Philippe Delerm est un écrivain français né en 1950.
Il vit en Normandie, dans l'Eure et est le père du chanteur-compositeur Vincent Delerm.

Elle marchait sur un fil - Philippe Delerm

Roman vague
Note :

    Entre les côtes d'Armor, maison près de la mer, et un appartement à Paris, s'écoule la vie de Marie, attachée de presse de plus en plus détachée d'ailleurs. Une séparation à la cinquantaine (classique, l'autre a vingt ans de moins), un fils en commun, Etienne, qui avec sa compagne Sarah a laissé tomber une carrière théâtrale.
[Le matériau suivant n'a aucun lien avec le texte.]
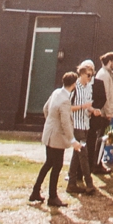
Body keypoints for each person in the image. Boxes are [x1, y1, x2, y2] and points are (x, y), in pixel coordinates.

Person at [30, 70, 77, 207]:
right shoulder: (65, 101)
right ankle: (53, 197)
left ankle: (35, 191)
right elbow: (65, 123)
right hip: (57, 138)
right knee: (57, 166)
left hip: (49, 133)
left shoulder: (56, 92)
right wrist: (72, 140)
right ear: (73, 84)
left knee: (48, 163)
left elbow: (46, 109)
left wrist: (51, 124)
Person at [67, 60, 99, 195]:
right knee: (83, 153)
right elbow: (67, 107)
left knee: (77, 153)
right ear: (81, 74)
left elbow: (87, 104)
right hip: (77, 125)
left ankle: (71, 182)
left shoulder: (88, 87)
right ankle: (89, 183)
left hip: (85, 124)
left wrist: (92, 110)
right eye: (88, 75)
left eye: (91, 75)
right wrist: (83, 107)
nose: (90, 78)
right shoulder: (75, 87)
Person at [90, 52, 113, 175]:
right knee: (100, 138)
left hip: (106, 112)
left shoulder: (106, 74)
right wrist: (108, 113)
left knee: (102, 138)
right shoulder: (104, 75)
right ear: (110, 61)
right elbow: (105, 95)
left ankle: (97, 162)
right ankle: (96, 164)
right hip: (104, 113)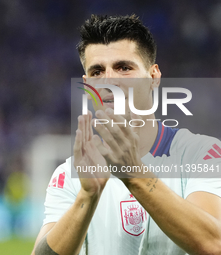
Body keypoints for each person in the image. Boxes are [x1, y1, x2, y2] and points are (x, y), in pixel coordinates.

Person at [31, 14, 221, 255]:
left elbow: (214, 245)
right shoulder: (70, 174)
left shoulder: (201, 153)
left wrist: (134, 174)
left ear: (153, 77)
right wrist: (87, 197)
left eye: (124, 68)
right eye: (97, 72)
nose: (109, 81)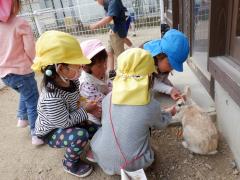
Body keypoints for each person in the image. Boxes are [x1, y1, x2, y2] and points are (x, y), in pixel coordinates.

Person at [89, 48, 176, 175]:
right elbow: (161, 123)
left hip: (103, 157)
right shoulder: (150, 105)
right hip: (132, 165)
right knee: (149, 148)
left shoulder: (107, 98)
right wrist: (169, 113)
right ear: (149, 77)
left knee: (103, 132)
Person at [32, 31, 100, 178]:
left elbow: (77, 98)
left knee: (95, 128)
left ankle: (96, 149)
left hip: (68, 119)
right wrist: (86, 111)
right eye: (78, 65)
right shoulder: (51, 96)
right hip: (52, 130)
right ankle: (69, 164)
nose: (81, 68)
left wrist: (85, 103)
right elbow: (63, 122)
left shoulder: (71, 80)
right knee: (80, 135)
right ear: (61, 68)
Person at [0, 0, 43, 145]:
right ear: (14, 5)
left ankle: (22, 118)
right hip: (22, 71)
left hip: (5, 75)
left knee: (26, 93)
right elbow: (30, 49)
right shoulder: (20, 23)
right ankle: (36, 133)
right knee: (33, 101)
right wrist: (37, 63)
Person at [143, 29, 190, 100]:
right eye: (170, 64)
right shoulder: (144, 59)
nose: (171, 69)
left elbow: (161, 78)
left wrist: (171, 88)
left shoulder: (161, 62)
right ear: (160, 55)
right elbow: (151, 82)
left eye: (174, 66)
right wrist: (169, 90)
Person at [90, 0, 127, 79]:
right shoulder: (107, 3)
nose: (98, 3)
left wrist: (95, 25)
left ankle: (125, 73)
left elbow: (109, 18)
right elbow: (111, 19)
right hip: (113, 31)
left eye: (97, 1)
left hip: (117, 32)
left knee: (120, 55)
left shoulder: (114, 2)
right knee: (109, 52)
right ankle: (111, 72)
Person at [79, 39, 112, 125]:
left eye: (105, 62)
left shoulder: (100, 73)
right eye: (99, 66)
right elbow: (101, 106)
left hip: (107, 108)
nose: (105, 67)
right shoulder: (86, 84)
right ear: (85, 67)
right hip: (95, 119)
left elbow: (109, 87)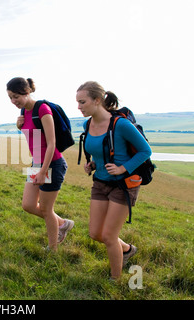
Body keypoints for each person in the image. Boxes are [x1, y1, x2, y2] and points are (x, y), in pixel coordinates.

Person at [76, 81, 152, 280]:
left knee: (109, 236)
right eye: (77, 102)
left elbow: (145, 151)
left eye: (82, 102)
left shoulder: (121, 125)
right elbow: (99, 150)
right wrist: (92, 164)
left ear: (97, 100)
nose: (79, 107)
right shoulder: (87, 124)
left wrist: (122, 167)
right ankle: (126, 250)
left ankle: (115, 279)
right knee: (95, 233)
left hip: (123, 184)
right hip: (100, 183)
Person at [7, 77, 74, 252]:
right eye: (10, 98)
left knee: (46, 209)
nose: (14, 101)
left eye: (16, 97)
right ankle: (63, 224)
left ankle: (52, 248)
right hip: (36, 163)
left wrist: (43, 171)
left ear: (27, 92)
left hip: (52, 164)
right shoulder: (24, 111)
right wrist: (18, 126)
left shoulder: (42, 109)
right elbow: (33, 135)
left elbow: (51, 143)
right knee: (28, 205)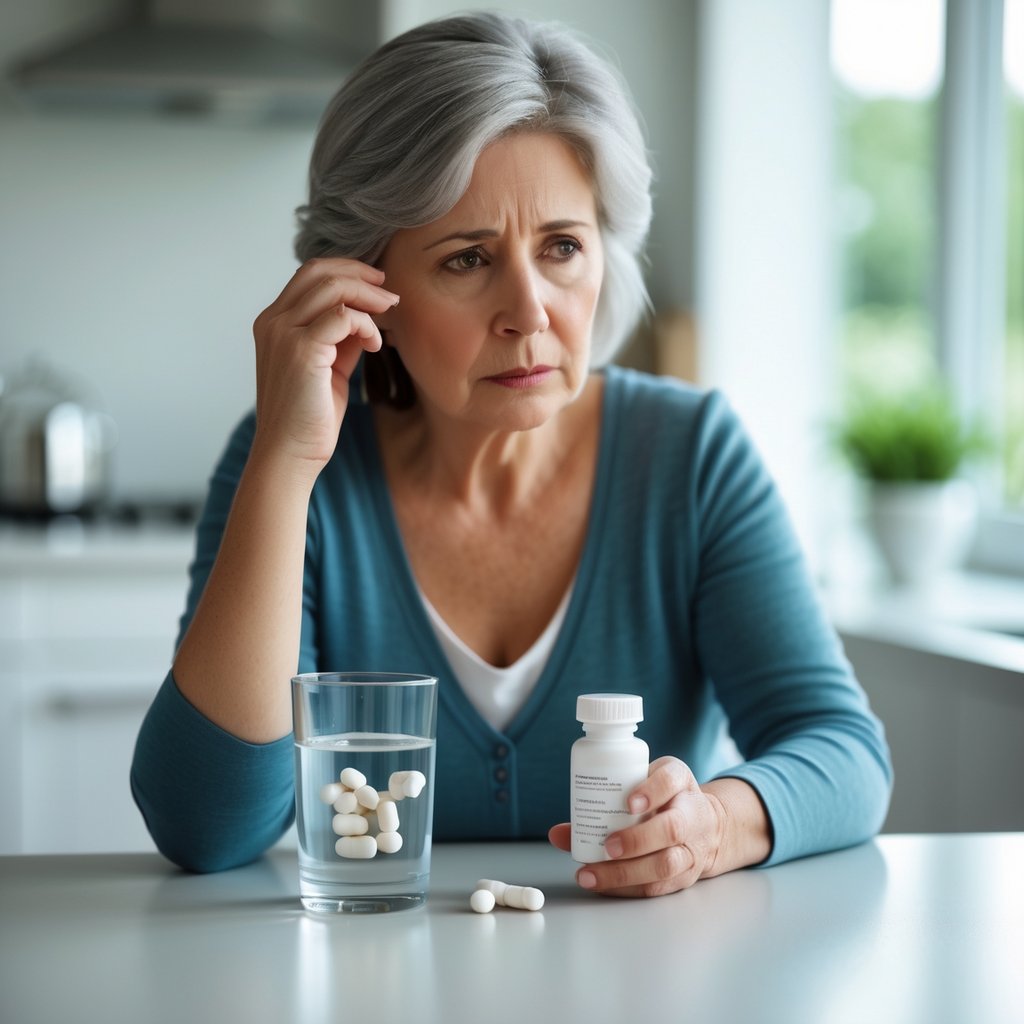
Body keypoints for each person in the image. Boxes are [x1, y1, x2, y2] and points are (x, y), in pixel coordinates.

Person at [131, 11, 892, 897]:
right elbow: (206, 826)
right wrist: (285, 463)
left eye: (563, 247)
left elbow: (844, 754)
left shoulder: (689, 456)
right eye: (467, 259)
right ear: (364, 284)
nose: (529, 311)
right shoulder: (300, 470)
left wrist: (715, 825)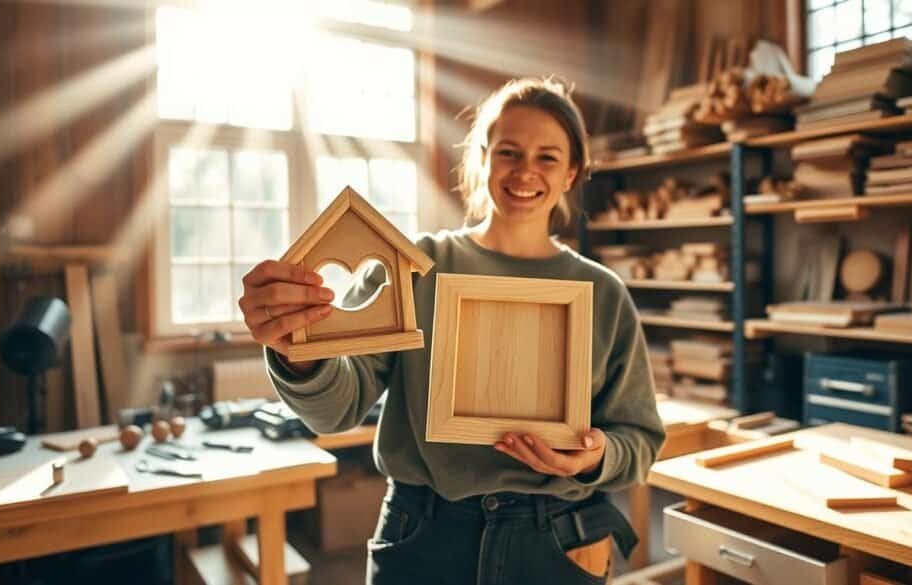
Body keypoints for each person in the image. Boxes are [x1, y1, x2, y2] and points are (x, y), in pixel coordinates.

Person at [239, 76, 665, 584]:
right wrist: (299, 353)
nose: (526, 170)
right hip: (425, 535)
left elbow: (639, 440)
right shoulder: (418, 267)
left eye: (547, 157)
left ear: (572, 173)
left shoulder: (602, 292)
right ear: (482, 159)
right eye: (509, 151)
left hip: (555, 542)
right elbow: (336, 411)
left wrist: (595, 458)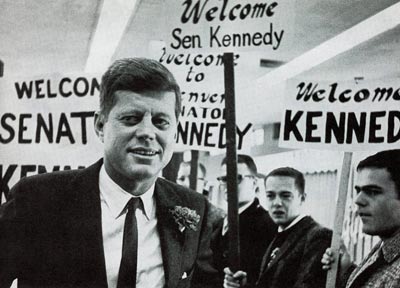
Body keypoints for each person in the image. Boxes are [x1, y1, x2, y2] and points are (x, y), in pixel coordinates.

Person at [0, 58, 218, 288]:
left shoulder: (193, 207)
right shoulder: (36, 199)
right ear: (100, 125)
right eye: (131, 119)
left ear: (175, 133)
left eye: (160, 121)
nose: (147, 132)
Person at [224, 167, 332, 288]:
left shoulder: (318, 236)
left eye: (285, 196)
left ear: (302, 198)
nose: (277, 203)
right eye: (270, 196)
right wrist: (243, 286)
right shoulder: (279, 233)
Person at [321, 149, 400, 288]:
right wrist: (346, 271)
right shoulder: (385, 245)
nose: (358, 200)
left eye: (373, 192)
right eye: (358, 190)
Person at [213, 154, 277, 287]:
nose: (228, 184)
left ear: (254, 182)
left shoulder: (268, 225)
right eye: (224, 179)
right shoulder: (217, 225)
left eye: (236, 178)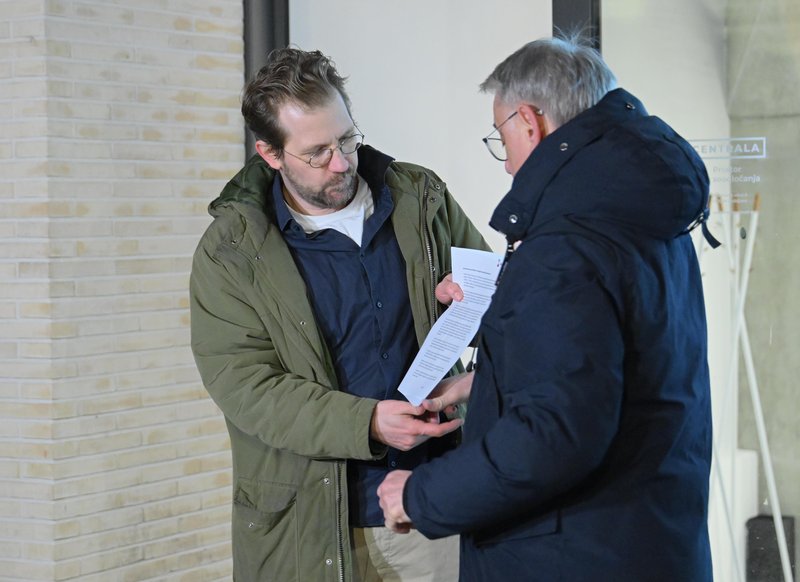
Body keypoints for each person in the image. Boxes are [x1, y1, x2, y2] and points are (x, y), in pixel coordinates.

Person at [377, 35, 718, 581]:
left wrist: (420, 496)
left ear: (529, 121)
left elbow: (554, 436)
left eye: (501, 136)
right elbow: (617, 373)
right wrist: (483, 384)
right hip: (648, 539)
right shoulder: (642, 214)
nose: (508, 162)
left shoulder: (565, 245)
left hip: (572, 556)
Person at [189, 47, 489, 582]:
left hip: (432, 506)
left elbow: (504, 304)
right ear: (270, 154)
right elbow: (244, 385)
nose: (343, 162)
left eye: (348, 139)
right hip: (306, 524)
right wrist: (367, 422)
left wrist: (470, 298)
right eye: (318, 152)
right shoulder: (231, 250)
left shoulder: (422, 198)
Ce rêve stoppé a laissé des cicatrices chez Marie et lorsque des jeunes comédiens s'installent près de chez elle en Bretagne, elle saute sur l'occasion pour monter un spectacle, ce qu'avait refusé Etienne... Ajoutons André, ex-voisin breton en maison de retraite, Agnès, son amie, et sa galerie, et Léa, la fille d'Etienne très proche d'elle, et on a le casting complet.
   
    Marie s'engage avec ardeur, lucidité et exigence.
    "Je suis sans doute folle. Mais je sens où le feu de la vie me brûle. J'ai tellement envie de brûler. Et tant pis si je quitte un peu les autres. Je n'en pouvais plus d'être quittée."

   
    Une courte histoire, bien remplie, pour une fin que je n'ai pas vu venir. Inutile de lire la quatrième de couverture.
   
    Après avoir peiné durant un chapitre (curieux, j'avais la sensation qu'il y avait trop de virgules, je m’essoufflais), la lecture a été aisée et rapide. Suivre Marie dans ses pensées tout en restant extérieure donne une impression étrange de flou cotonneux, de douceur... J'en suis ressortie avec l'impression que le sable coulait de mes doigts. Des remarques qui sonnent juste, d'autres moins, des passages pleins de grâce, mais finalement il me reste une sensation un peu brumeuse.